Possums are just the beginning
The natural values of the forest are constantly under threat from a wide range of pest species, from small rodents to feral goats through to invasive plant pests.
Many of our native species, which evolved over the last 60 million years in the absence of ground based mammalian predators, are poorly equipped to deal with these efficient killing machines and vigorous weeds.
Possums can, in high densities, kill large trees by heavy browsing, cause local extinction of threatened plants (such as mistletoe and Dactylanthus), and limit regrowth.
Possums also prey on bird eggs, chicks, and native insects. Possums have been controlled in the park since 1996. Numbers are currently low to moderate.
Magpies and mynahs are known to kill native birds and are aggressive and territorial.

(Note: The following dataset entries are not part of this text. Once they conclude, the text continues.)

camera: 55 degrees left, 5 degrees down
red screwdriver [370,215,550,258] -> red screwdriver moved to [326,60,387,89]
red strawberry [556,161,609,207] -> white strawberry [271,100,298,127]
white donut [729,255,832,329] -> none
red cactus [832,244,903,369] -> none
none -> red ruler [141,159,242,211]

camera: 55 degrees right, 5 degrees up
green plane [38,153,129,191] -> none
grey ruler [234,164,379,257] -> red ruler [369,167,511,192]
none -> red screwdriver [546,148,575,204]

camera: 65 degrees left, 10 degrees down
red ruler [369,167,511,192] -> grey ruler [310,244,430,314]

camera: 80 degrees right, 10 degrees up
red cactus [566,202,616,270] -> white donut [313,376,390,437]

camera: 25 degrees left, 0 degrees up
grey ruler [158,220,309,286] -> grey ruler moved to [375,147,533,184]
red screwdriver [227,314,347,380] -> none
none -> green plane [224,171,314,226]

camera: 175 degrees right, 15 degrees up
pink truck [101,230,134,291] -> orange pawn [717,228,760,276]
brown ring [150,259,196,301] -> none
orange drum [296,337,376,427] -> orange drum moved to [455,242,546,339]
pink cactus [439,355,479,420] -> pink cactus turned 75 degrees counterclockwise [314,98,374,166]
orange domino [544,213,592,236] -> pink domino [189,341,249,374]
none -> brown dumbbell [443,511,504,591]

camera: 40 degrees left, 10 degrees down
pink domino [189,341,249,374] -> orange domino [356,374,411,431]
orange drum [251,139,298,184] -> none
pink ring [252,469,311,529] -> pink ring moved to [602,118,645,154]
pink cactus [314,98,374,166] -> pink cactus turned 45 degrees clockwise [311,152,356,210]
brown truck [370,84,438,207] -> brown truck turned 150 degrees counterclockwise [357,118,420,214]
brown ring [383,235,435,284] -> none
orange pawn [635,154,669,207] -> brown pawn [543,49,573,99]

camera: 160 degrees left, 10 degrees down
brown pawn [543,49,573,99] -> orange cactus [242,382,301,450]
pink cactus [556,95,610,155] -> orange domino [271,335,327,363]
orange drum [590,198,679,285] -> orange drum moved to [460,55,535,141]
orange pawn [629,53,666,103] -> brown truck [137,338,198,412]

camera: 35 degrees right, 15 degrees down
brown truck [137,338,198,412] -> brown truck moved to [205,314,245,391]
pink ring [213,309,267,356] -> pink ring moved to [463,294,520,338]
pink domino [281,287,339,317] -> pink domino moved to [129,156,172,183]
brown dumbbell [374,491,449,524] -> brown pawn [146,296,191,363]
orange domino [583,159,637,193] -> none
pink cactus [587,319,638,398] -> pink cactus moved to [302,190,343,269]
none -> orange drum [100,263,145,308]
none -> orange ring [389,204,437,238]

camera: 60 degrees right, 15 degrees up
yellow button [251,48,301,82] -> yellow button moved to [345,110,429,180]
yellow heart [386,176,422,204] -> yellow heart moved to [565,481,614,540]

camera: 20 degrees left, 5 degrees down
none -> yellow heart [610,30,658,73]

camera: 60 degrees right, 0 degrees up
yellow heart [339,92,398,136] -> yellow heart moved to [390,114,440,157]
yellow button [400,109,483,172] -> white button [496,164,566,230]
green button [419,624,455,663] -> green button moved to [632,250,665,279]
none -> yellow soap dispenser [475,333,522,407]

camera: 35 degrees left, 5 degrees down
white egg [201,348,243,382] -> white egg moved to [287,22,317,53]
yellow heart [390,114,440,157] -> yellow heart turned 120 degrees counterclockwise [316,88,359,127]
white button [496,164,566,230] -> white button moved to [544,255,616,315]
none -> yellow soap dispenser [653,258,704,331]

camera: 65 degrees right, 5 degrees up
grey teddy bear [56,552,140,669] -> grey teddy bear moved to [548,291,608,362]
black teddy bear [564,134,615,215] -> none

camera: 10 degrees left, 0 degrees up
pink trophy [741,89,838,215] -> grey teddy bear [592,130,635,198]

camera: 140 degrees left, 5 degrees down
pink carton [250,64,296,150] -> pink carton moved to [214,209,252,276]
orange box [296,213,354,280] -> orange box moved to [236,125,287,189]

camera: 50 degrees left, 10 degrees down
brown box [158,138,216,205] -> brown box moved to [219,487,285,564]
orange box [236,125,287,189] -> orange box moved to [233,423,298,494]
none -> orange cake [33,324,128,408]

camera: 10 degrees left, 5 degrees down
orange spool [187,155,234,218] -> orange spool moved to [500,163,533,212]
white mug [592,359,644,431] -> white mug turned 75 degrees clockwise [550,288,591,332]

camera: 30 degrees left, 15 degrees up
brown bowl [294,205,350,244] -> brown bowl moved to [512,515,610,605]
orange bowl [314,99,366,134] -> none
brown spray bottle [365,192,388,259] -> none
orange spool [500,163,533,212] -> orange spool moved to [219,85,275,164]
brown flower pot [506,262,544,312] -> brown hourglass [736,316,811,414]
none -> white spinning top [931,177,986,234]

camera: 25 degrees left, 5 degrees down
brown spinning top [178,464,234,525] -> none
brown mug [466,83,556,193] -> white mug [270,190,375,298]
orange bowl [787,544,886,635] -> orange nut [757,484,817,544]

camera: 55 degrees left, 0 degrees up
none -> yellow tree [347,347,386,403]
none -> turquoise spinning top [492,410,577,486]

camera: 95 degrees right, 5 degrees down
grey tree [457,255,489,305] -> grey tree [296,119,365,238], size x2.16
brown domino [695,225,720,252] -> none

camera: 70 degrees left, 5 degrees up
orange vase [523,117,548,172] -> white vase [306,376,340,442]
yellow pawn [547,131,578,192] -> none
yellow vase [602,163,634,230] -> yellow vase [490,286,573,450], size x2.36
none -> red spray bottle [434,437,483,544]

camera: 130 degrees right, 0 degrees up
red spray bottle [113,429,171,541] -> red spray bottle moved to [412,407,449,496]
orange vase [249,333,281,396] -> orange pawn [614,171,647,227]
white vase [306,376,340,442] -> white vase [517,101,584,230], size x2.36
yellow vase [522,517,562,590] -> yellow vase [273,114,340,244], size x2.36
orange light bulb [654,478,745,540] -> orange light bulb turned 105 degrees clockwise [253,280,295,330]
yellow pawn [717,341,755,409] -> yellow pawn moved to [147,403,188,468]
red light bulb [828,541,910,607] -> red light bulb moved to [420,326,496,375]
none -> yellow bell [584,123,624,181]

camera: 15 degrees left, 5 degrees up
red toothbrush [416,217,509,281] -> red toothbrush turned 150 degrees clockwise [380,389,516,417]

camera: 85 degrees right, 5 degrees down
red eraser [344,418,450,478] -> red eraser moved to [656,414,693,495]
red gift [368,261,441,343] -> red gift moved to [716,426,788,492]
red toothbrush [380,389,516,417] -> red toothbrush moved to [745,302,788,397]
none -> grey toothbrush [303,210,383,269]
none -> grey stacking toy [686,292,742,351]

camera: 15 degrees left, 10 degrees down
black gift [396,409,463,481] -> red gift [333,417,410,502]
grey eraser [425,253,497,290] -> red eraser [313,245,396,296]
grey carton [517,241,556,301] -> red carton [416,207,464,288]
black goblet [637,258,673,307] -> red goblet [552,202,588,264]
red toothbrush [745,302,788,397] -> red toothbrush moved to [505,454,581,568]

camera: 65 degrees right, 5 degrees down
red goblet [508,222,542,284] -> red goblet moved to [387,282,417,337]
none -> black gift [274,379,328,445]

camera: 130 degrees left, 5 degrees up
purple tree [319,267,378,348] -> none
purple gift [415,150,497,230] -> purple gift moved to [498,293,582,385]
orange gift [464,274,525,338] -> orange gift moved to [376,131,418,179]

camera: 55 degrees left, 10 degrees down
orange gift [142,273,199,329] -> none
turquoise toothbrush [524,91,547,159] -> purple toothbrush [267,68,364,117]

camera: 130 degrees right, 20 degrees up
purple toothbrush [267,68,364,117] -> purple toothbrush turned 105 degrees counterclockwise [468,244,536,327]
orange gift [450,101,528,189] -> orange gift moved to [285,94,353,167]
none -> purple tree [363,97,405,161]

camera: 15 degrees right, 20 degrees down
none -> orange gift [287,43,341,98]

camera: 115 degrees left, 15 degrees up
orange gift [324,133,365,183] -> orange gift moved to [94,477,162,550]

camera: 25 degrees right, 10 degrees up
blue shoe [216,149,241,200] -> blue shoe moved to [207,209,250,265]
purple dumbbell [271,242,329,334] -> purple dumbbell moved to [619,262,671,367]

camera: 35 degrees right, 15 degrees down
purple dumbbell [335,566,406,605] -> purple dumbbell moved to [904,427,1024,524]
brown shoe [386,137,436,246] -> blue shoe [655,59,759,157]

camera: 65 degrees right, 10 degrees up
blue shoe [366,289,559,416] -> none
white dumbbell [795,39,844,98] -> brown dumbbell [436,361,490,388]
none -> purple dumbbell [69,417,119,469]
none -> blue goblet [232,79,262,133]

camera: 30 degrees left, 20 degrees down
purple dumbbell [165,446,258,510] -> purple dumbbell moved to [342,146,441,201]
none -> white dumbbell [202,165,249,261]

Introduced parrots such as Eastern Rosellas, lorikeets and budgies compete with native birds for the same seed sources, as well as carrying potentially damaging diseases.
Plant Pests are found throughout the forest especially on the fringes.
Climbing vines such as Japanese honeysuckle grow quickly, smothering tall trees. Other weeds such as tradescantia form dense mats cutting out all light and stopping the growth of native seedlings.
Some introduced trees, like pines and privet, grow vigorously and can change the forest makeup. Gorse, pampas and buddleia quickly invade eroded areas and slips, preventing native species from restablishing.
Other threats to forest health include fire and livestock encroachment from surrounding land.